Starbucks, I'm Cutting the Cord!

My love of Starbucks dates back to when the chain first started gaining popularity in my sleepy Michigan hometown.  My doctor's office was one of the first to have the coffee shop in its entryway and this turned out to be one the best investments they ever made - at least, that's what my mom says.  Because a Frappechino, my friends, was the only thing that kept her little "girly-pearly" quiet through a prick, a poke, a check-up...anything doctor related.  And so the addiction began.

Over the years Starbucks has become synonymous with "treat" in my vocabulary.  I use the only sparingly - a meeting with friends, a hot day in Michigan, and after moving the Virginia and leaving my comfy, regular life of home, the treat quota has far been exceeding it's financial allotment from my wallet.  I've tried to compensate by only waiting till the craving is unbearable and switching over to iced tea.  Recently, though, I discovered the joys of a new beverage: iced coffee with soymilk and Steevia (I bring my own packets and ask them to put them in).





Drinking this cool beauty I am blissfully happy - but alas the fun is over MAYBE 30 minutes later - if I can last that long, and I'm left with my gift card stub showing I am $2.33 poorer and only received 6 oz or so of coffee with milk.  $2.33.  That's how much a half gallon of soymilk costs.  So I got to thinking... is it possible I can make my very own iced coffee?  Sounds so simple, but actually, there are a few things to remember:

1) Use a smooth blend, something nutty and with caramel undertones

2) Brew your coffee the night before and put it in the fridge- this way it won't melt when the ice hits

3) Proportions are everything - find a mix of coffee: milk: sugar that works for you

So here's my easy peasy recipe for homemade iced coffee.  Now save those Starbucks giftcards for the things you CAN'T make at home - like Skinny Cinnamon Dolce Lattes.


- 4 cups brewed coffee, chilled (I make enough for a couple days but not too far in advance because fresh coffee tastes better than 3-day-old coffee.  Obvi.

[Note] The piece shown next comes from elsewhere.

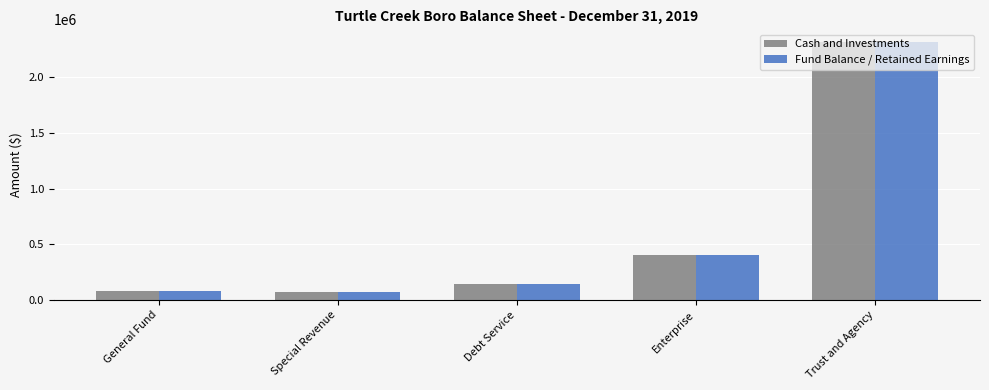

What position from the left is Trust and Agency?

5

The kind of beans I used for this was the Archer Farms Caramel Target blend.  A lot of the Target blends look yummy, so I'll prolly be switching this up soon.

- Packets of Stevia, all natural sweetener

- Vanilla almond milk or soymilk


When you're ready to drink, stir together 6 oz coffee, 2 oz milk, and 1/2 packet Stevia.  That's my preference so you can adjust however you like.  I only let myself have one or two of these a week because I'm paranoid about over-doing it on coffee and becoming one of those addicted dental student.

And do me a favor: use a straw and save your perly whites the displeasure of turning murky brown.